# Programmer en C# sur Mac os X ?



## Museforever (27 Septembre 2008)

Bonjour à tous.

Dans le cadre de mes études, nous avons commencé à apprendre le C# cette année. Pour l'instant nous nous contentons de faire des programmes dans une console.

Mais existe-t-il un programme sous Mac pour programmer en C# ?


----------



## ntx (27 Septembre 2008)

Mono  Mais C# est avant tout une technologie Windows faite pour que les gens abandonnent Java au profit d'une technologie propriétaire M$, donc il ne faut pas s'attendre à des miracles sur d'autres plate-formes : tout ne marchera pas.
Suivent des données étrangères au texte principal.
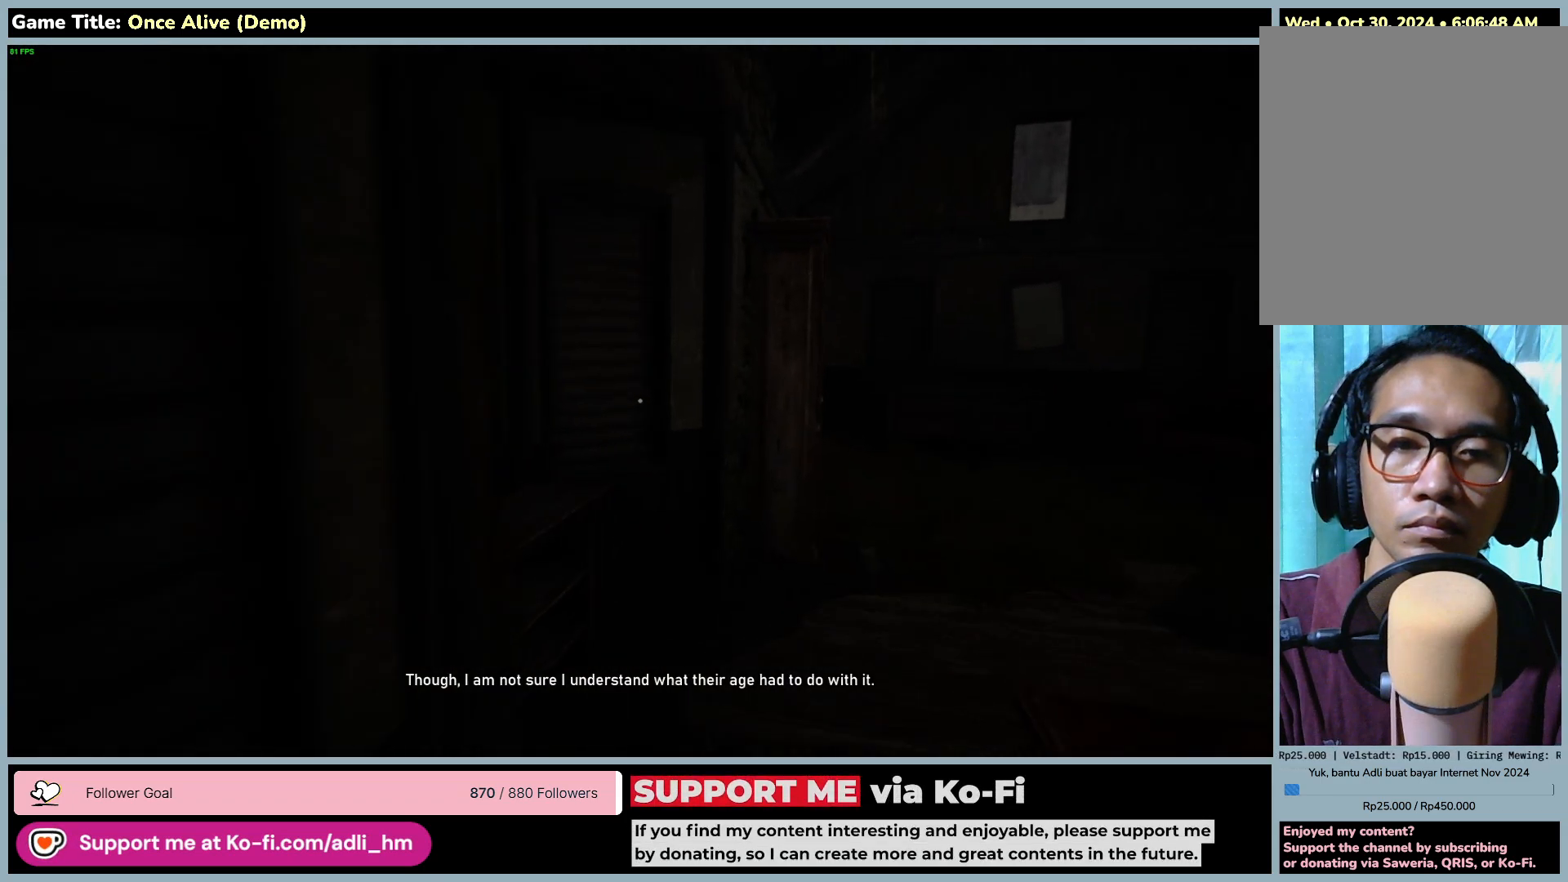
{"keys": ["d", "w"], "mouse": [], "events": [[167, "d", "down"]]}
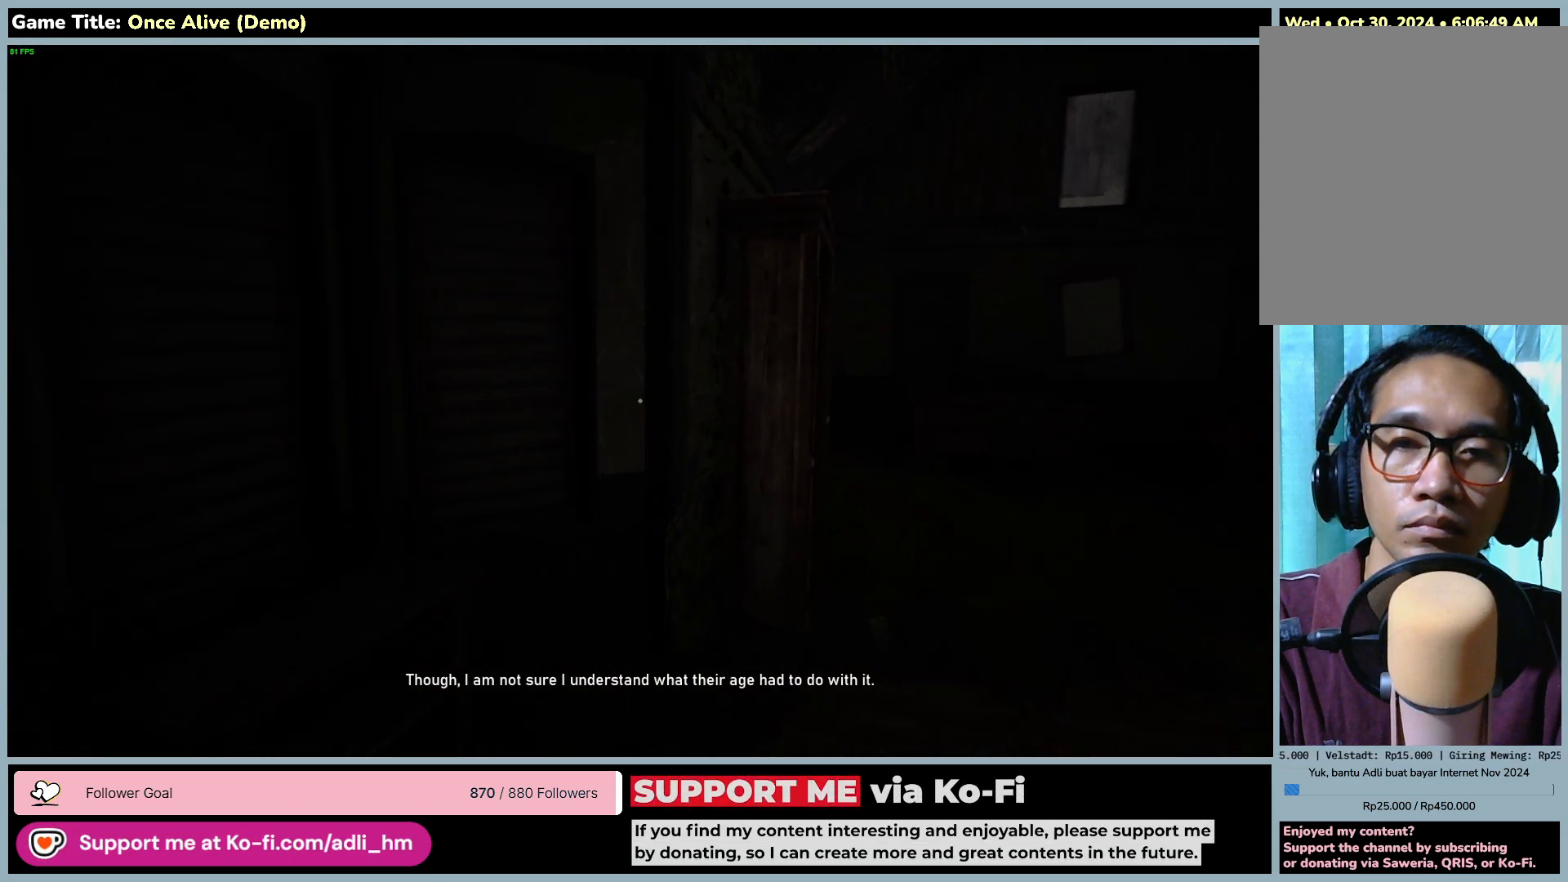
{"keys": ["d", "w"], "mouse": [], "events": []}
J'espère que tes études ne s'arrêtent pas à C#


----------



## Museforever (28 Septembre 2008)

Merci ! Je vais tester on verra bien.

Je fais mes études en Réseaux et Télécommunications, la programmation n'est pas le plus important. On étudie le C# car on va apprendre à faire des interfaces mais en C++ c'était trop long et compliqué apparemment.


----------



## ntx (28 Septembre 2008)

Dans ce cas, la Java est bien plus approprié voire du TCL/Tk. Ce que tu apprendras avec C# ne sera jamais réutilisable sur Mac OSX ou tout autre système que Windows, donc ne servira à rien car chaque API pour dessiner des GUI est spécifique.


----------



## Museforever (28 Septembre 2008)

On en avait parlé au prof. Il nous disait que le problème est que Java est assez lent comme langage et donc il préférait qu'on apprenne le C#. Il nous a dit de toute façon que lorsqu'on verrait un programme en Java on le comprendrait car les langages sont très similaires.


----------



## ntx (28 Septembre 2008)

Java est lent mais cela n'intervient nullement dans l'apprentissage d'un langage, et ton prof fait partir des gens qui confondent la connaissance de la syntaxe d'un langage et la "philosophie" d'utilisation d'une API. Effectivement en connaissant la syntaxe du C la philosophie de la POO tu arriveras à lire des programmes en C++, Obj-C, Java ou C#. Mais si tu peux apprendre l'Obj-C en un après-midi - dixit Apple et on n'est pas loin de la vérité -, tu mettras des mois à comprendre parfaitement le fonctionnement de Cocoa, et pourtant ce n'est que des lignes d'Obj-C les unes derrière les autres. Donc je persiste : la connaissance de l'utilisation des API C# pour faire de GUI ne te sera d'aucune utilité pour faire des GUI en C++, Cocoa ou Java. :rateau:


----------



## Museforever (28 Septembre 2008)

On en avait parlé avec le prof et je ne me souviens plus ce qu'il avait dit mais il avait de bonnes raisons de préférer le C# au Java. Ils sont assez ouvert, par exemple ils ont abandonné le C au profit du C++ l'année dernière, je pense que s'ils avaient de bonnes raisons de préférer le Java au C# ils changeraient de langage.


----------



## ntx (29 Septembre 2008)

Museforever a dit:


> Ils sont assez ouvert, par exemple ils ont abandonné le C au profit du C++ l'année dernière


On n'abandonne pas le C au profit du C++, ce sont deux technologies différentes, choisies l'une ou l'autre en fonction de ses besoins. Et de toute manière on ne fait pas de C++ sans connaître parfaitement le C.
La seule bonne raison de choisir le C# au lieu de Java est de faire plaisir à M$. :rateau:


----------



## heroe (29 Septembre 2008)

Museforever a dit:


> Je fais mes études en Réseaux et Télécommunications



bein j'espère au moins que vous allez bosser sur du unix... 
le C# dans le genre open/muli platform... :mouais:


----------



## OlivierL (29 Septembre 2008)

Si ton prof est si ouvert, il ne verra pas d'inconvénient à ce que tu prennes autre chose que C# alors !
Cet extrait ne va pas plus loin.